15 ans après la sortie de ce thriller inspiré de faits réels sordides, le vrai tueur était retrouvé
L'une des plus grandes affaires criminelles de Corée du Sud a inspiré l’excellent MEMORIES OF MURDER, disponible sur Ciné+ OCS (via CANAL+). Le véritable tueur en série a pu regarder son propre récit à l’écran pendant des années depuis sa cellule avant d’être démasqué.
MEMORIES OF MURDER, le polar sombre de Bong Joon-ho
Si pendant longtemps la référence absolue du film de traque de tueur en série a été SEVEN (1995), l’impact de MEMORIES OF MURDER (2003) sur l’histoire du cinéma est également important. Moins grand public, certes, que le long-métrage de David Fincher, cette production sud-coréenne n’en demeure pas moins l'une des propositions les plus brillantes du genre.
Réalisé par Bong Joon-ho (PARASITE), MEMORIES OF MURDER suit l’enquête de policiers dépassés par une affaire de meurtres en série au milieu des années 1980, dans une province rurale de Corée du Sud. Parmi les officiers impliqués, on retrouve le détective local Park Doo-man, obligé de faire équipe avec Seo Tae-yoon, un jeune inspecteur aux méthodes plus modernes venu de Séoul.
Malgré leurs divergences méthodologiques et idéologiques, les deux hommes vont devoir collaborer pour tenter d'identifier le coupable. Mais cette affaire va surtout mettre en lumière les manquements de la police et les failles d’une société coréenne (alors sous dictature militaire).

Une affaire sordide à l’origine
Si le film se termine sans identifier le responsable, c’est parce qu’il s’inspire d'une histoire vraie qui s’est déroulée dans la région de Hwaseong. Entre 1986 et 1991, un tueur s’est attaqué à au moins dix femmes, âgées de 13 à 71 ans, violées et assassinées. Pour tenter de mettre fin à cette série, les forces de l’ordre ont mobilisé un nombre impressionnant de plus de 300 000 agents au fil des ans, tandis que 3 000 suspects ont été interrogés.
Pour autant, la police sous pression a commis de graves dérives, allant jusqu'à condamner un innocent de 22 ans, Yoon Sung-yeo, qui avait avoué les crimes sous la torture. Malgré son incarcération, de nouveaux meurtres similaires ont continué de se produire. Il aura pourtant fallu attendre 2009 pour que cet homme soit libéré, et 2020 pour qu'un nouveau procès le blanchisse enfin, l'État lui versant une indemnisation de 3 millions de dollars.
Pendant des décennies, l’identité du véritable tueur est restée un mystère. L’affaire aurait pu tomber dans l’oubli, mais le retentissement de MEMORIES OF MURDER a permis de maintenir le dossier sous les projecteurs, d'autant que le délai de prescription sur ces crimes devait expirer en avril 2006. C'est finalement bien des années plus tard que le coupable a été identifié. Et le plus fou, c'est qu'il était déjà derrière les barreaux.

Le tueur était en prison
Incarcéré depuis 1994, Lee Choon-jae avait été condamné à la prison à perpétuité pour le viol et le meurtre de sa belle-sœur.
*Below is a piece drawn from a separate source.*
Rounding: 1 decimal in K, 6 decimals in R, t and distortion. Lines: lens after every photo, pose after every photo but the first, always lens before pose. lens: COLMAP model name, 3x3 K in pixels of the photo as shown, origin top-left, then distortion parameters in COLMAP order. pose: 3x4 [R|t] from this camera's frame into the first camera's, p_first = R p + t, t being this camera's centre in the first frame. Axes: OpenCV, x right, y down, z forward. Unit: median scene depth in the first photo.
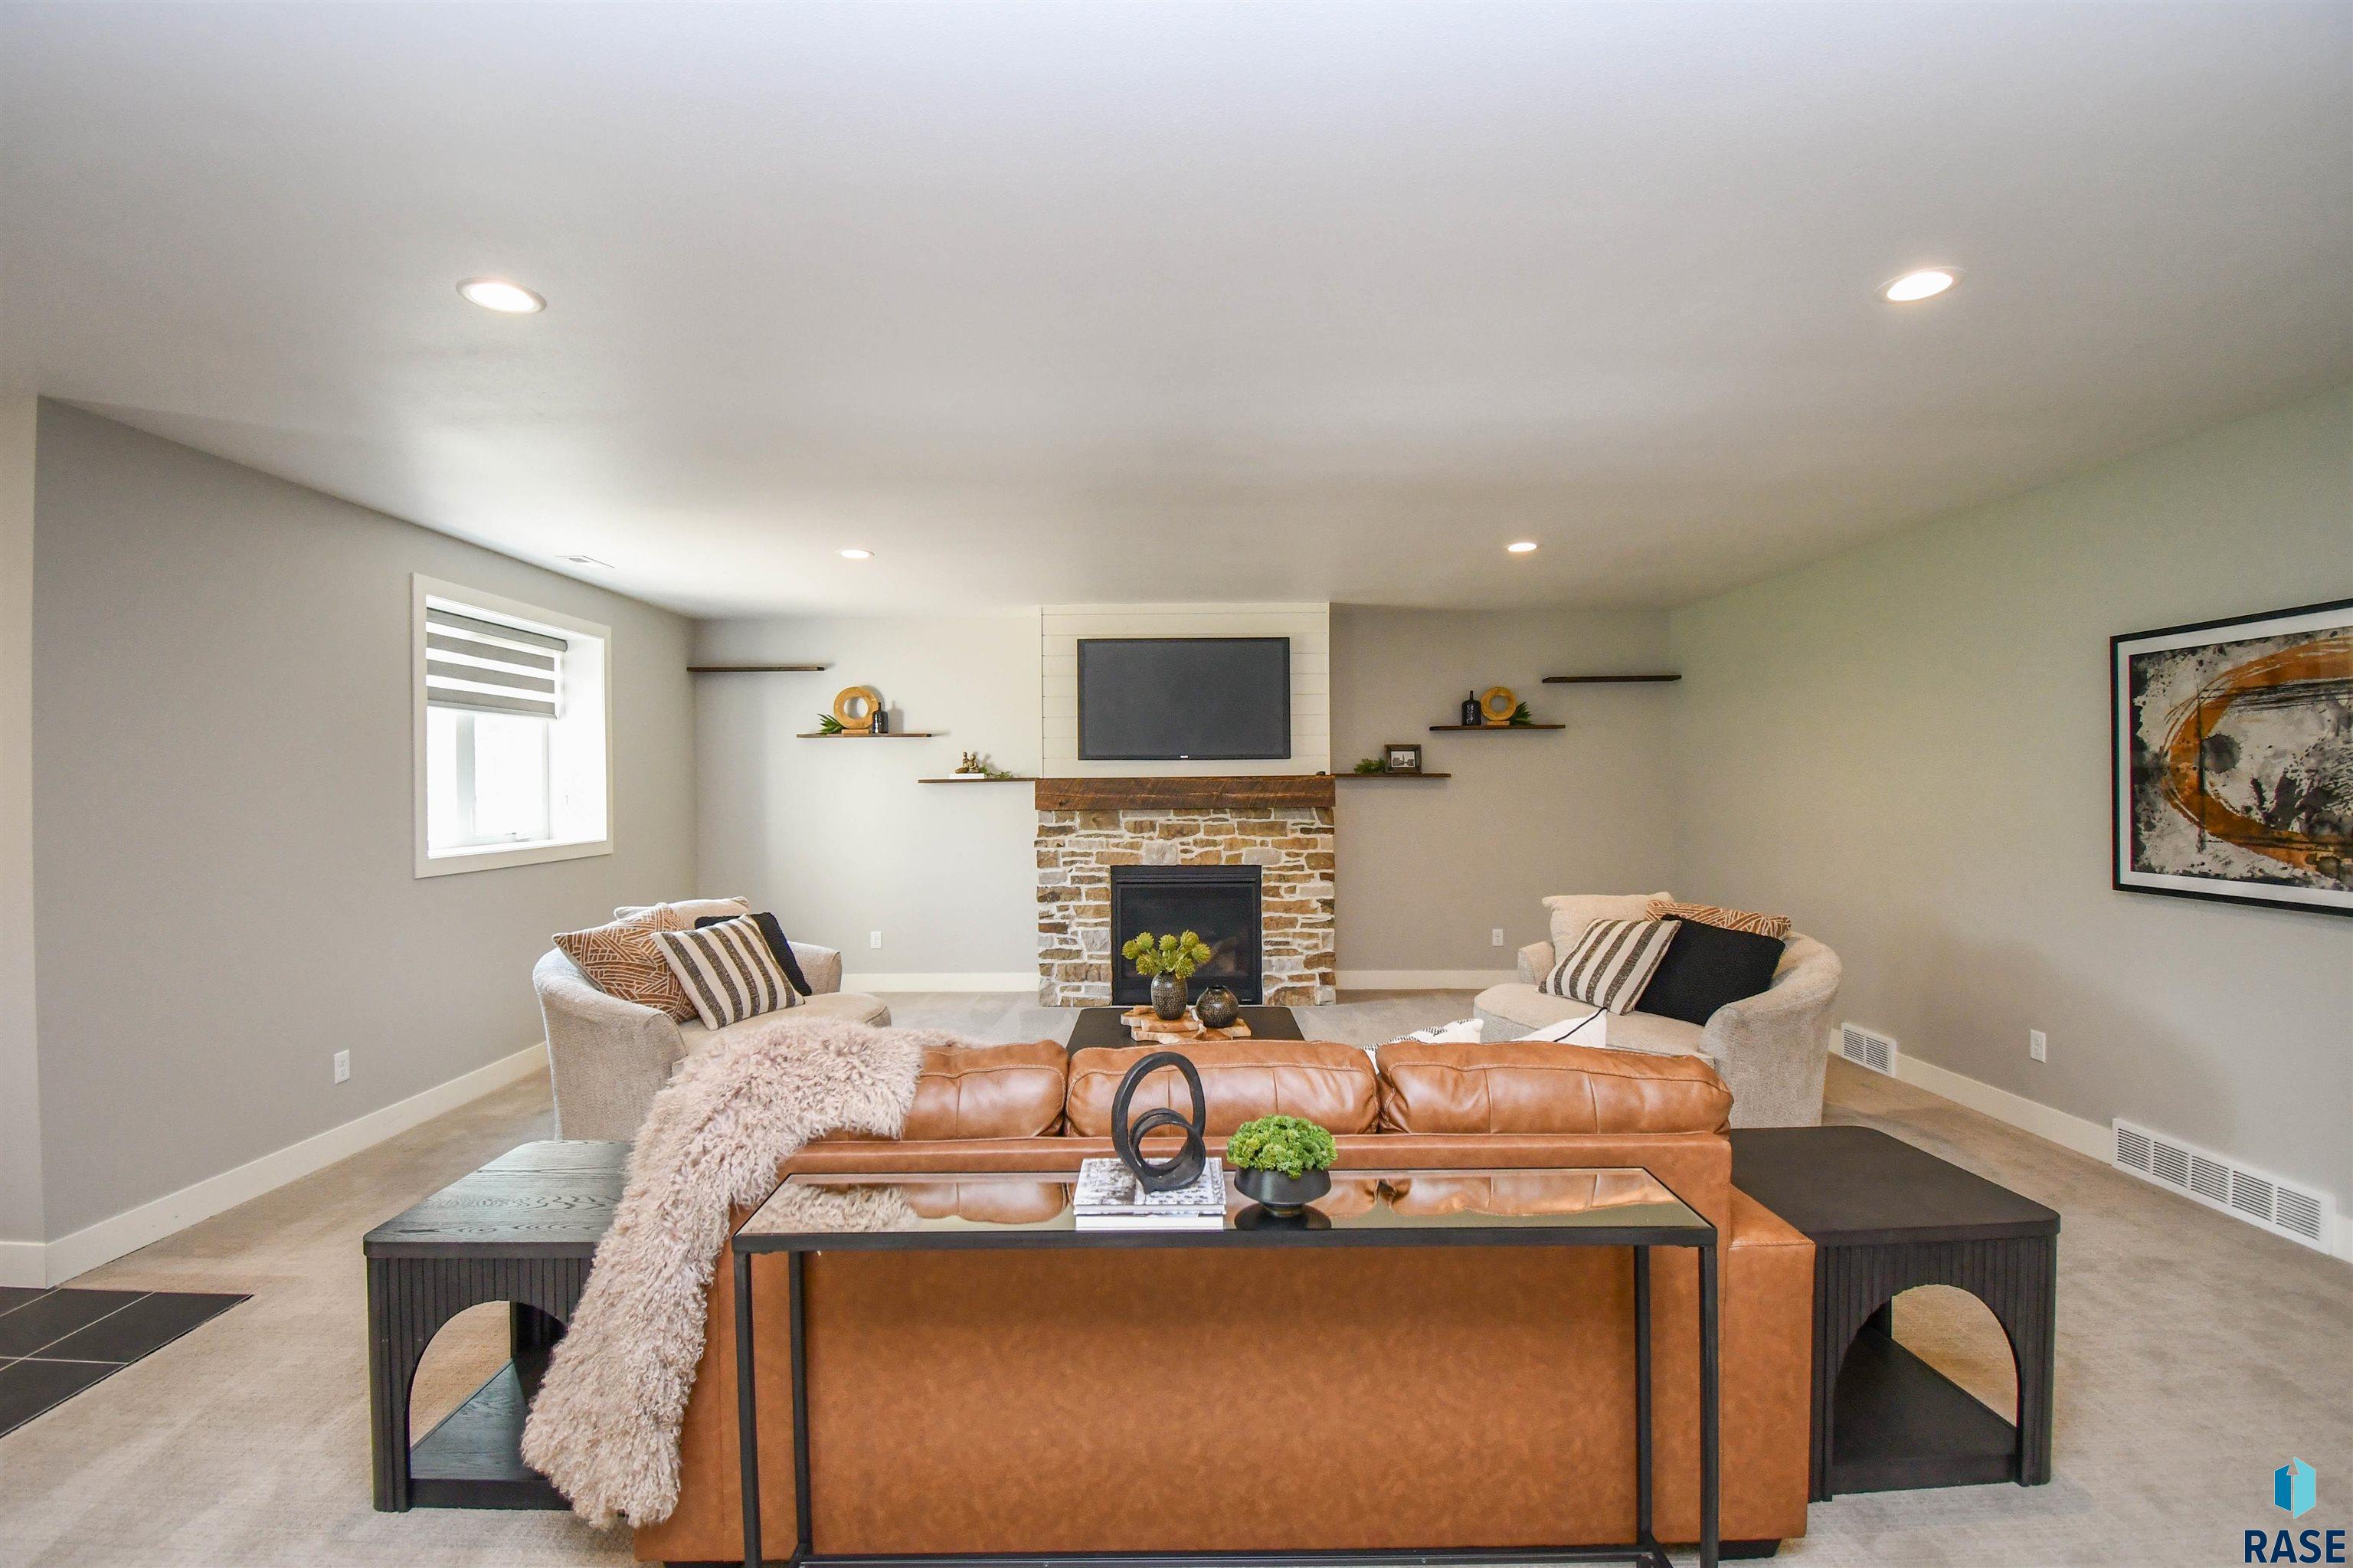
lens RADIAL K [[1069.7, 0, 1092.2], [0, 1069.7, 784.3], [0, 0, 1]] dist [0.006260, -0.013617]
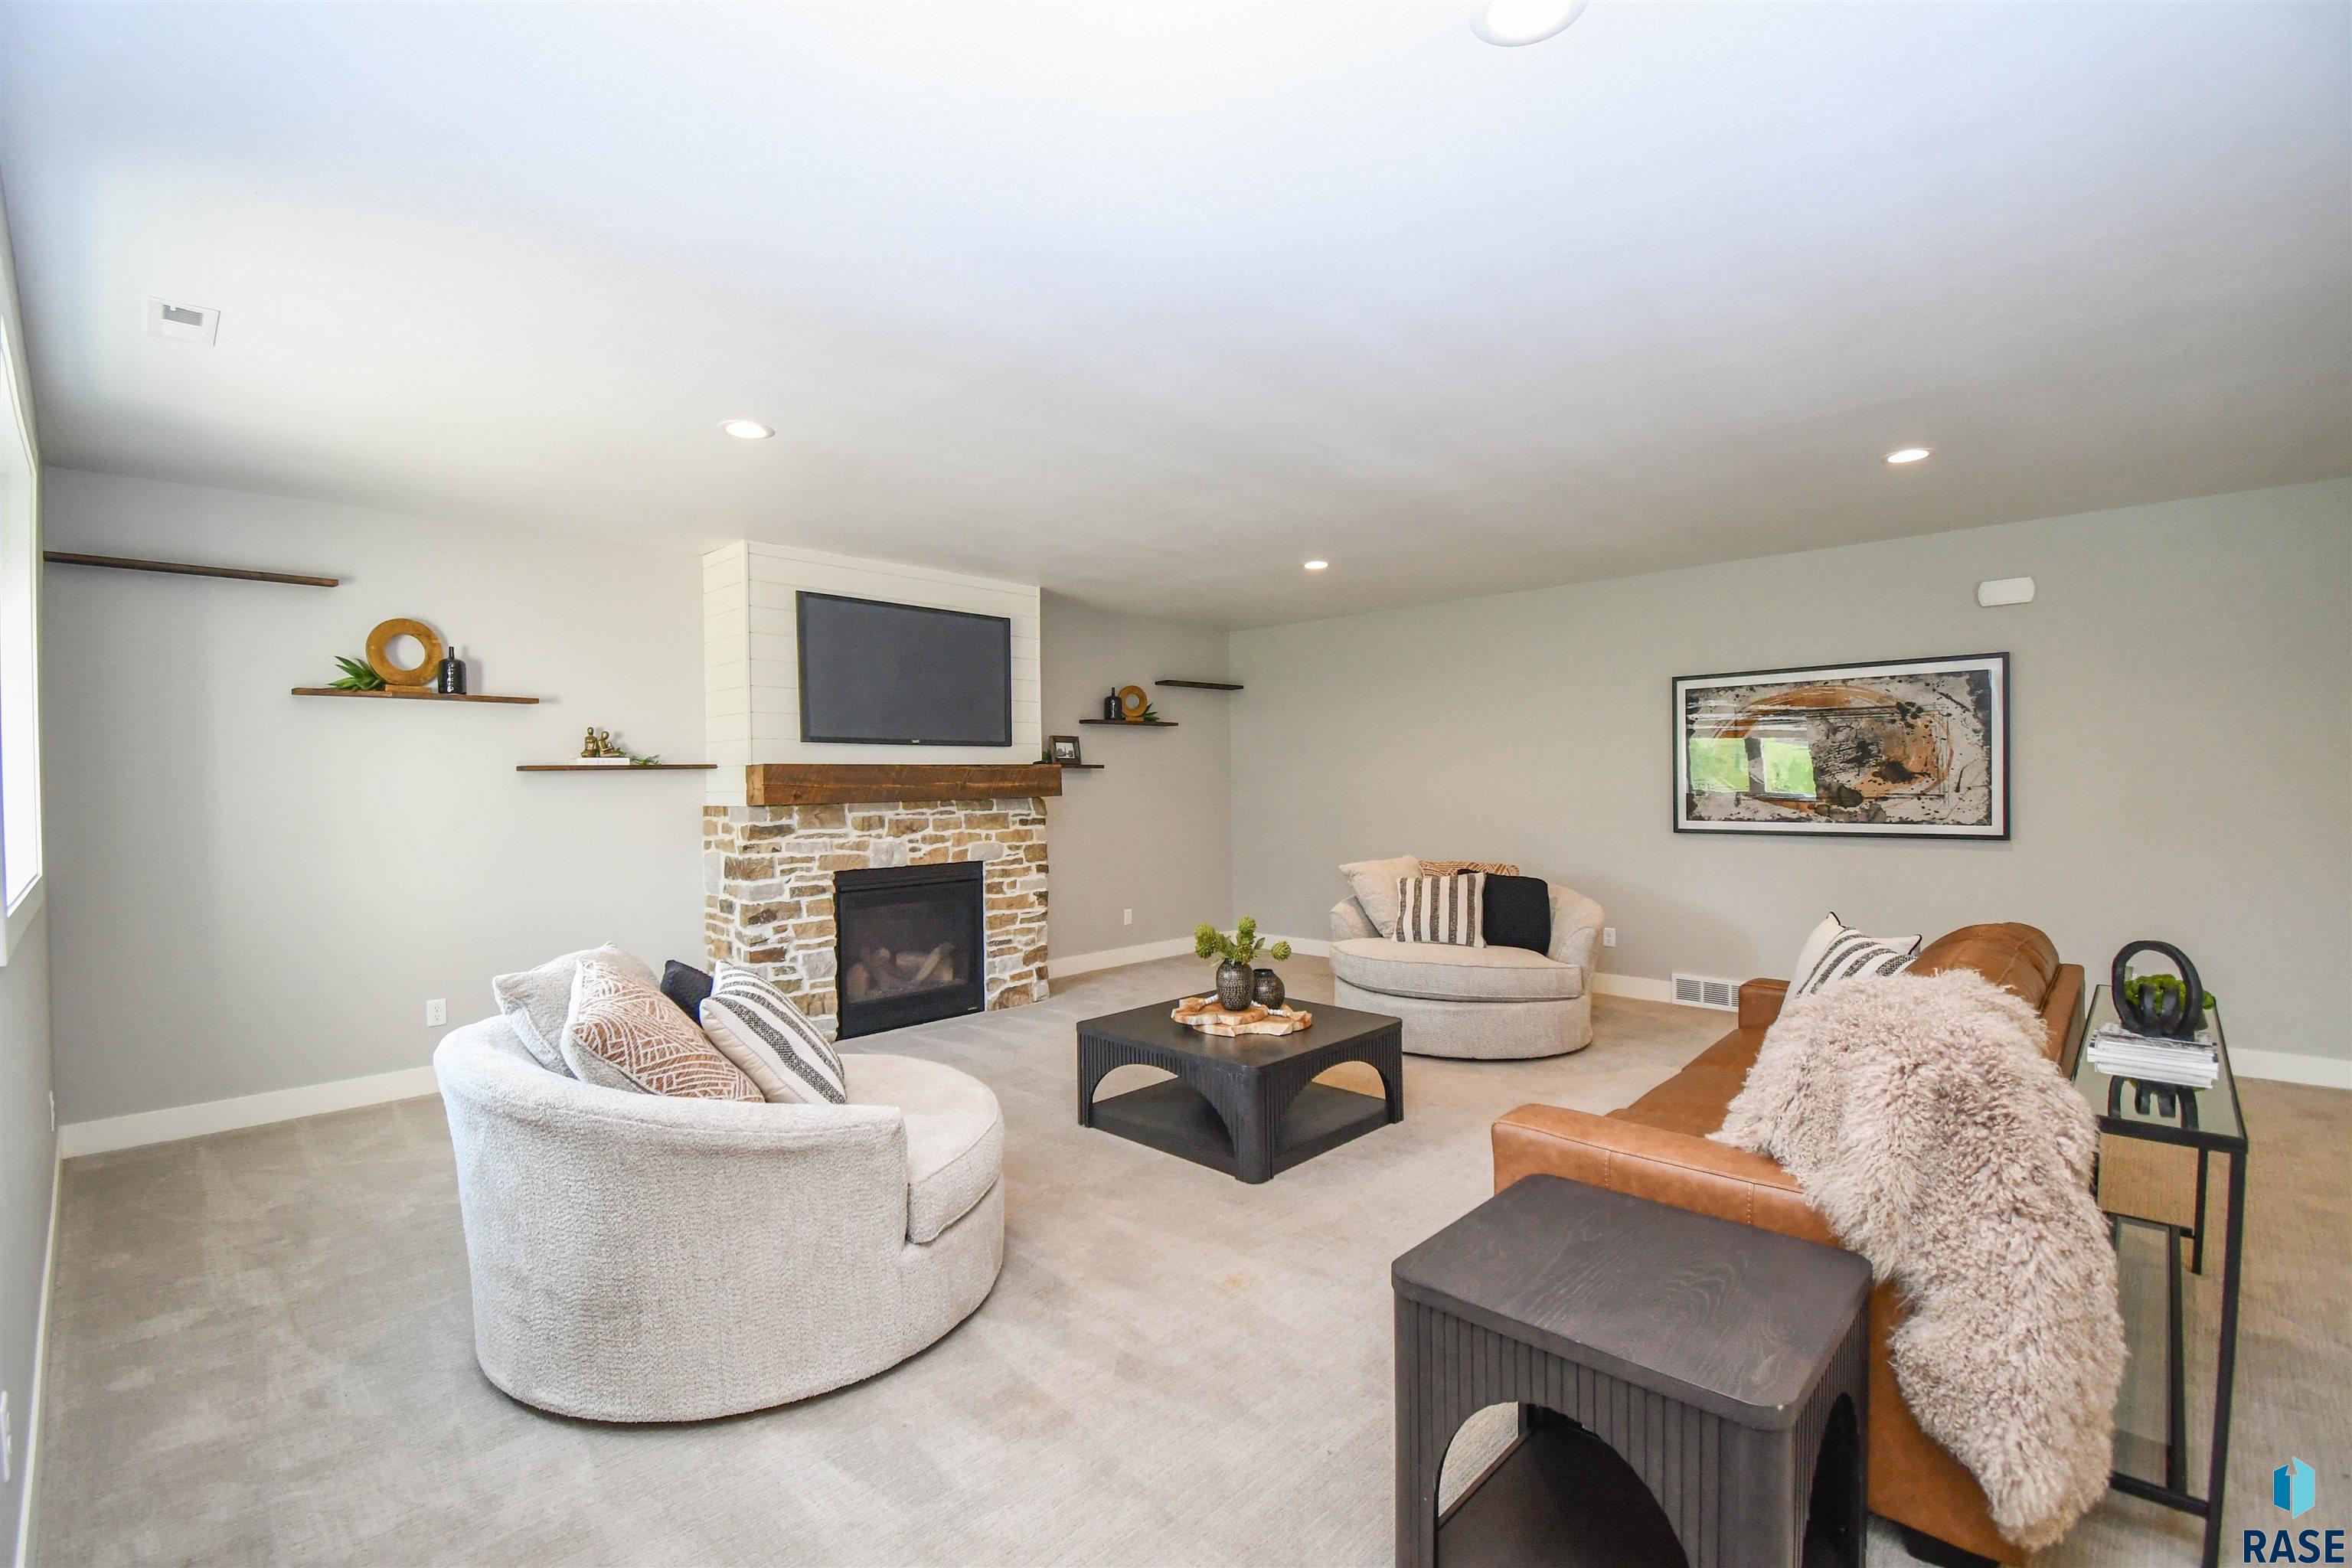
lens RADIAL K [[1069.2, 0, 1165.9], [0, 1069.2, 789.5], [0, 0, 1]] dist [0.006260, -0.013617]
pose [[0.670057, -0.005871, 0.742287, -0.423784], [0.006997, 0.999974, 0.001593, 0.013625], [-0.742277, 0.004127, 0.670080, 0.261817]]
Mais ce n’est qu’en septembre 2019 que les autorités coréennes ont pu le relier officiellement aux meurtres de Hwaseong. Les avancées technologiques en matière d'analyse génétique ont permis de faire matcher son ADN avec celui retrouvé sur les sous-vêtements de la neuvième victime.
Lors de ses aveux publics, Lee Choon-jae s’est dit le premier surpris de ne pas avoir été arrêté plus tôt. Selon ses dires, il n’essayait même pas de se cacher alors que la police enquêtait dans la région :
J'ai pensé que je me ferais prendre facilement. Il y avait des centaines de policiers. Je tombais constamment sur des détectives mais ils m'interrogeaient toujours sur les gens autour de moi.
Ces déclarations froides ont souligné l’incompétence de la police de l'époque. Face aux enquêteurs, Lee Choon-jae a finalement avoué être l'auteur de 14 meurtres au total et d'une trentaine de viols, affirmant vouloir parler pour « que les victimes et leurs familles trouvent un peu de réconfort dans la vérité ».
En raison du délai de prescription dépassé pour les faits de Hwaseong, il n’a pas pu être condamné judiciairement pour ces crimes spécifiques. Et étant déjà condamné à la prison à vie sans possibilité de libération conditionnelle, il en a profité pour avouer d’autres meurtres commis avant sa première incarcération.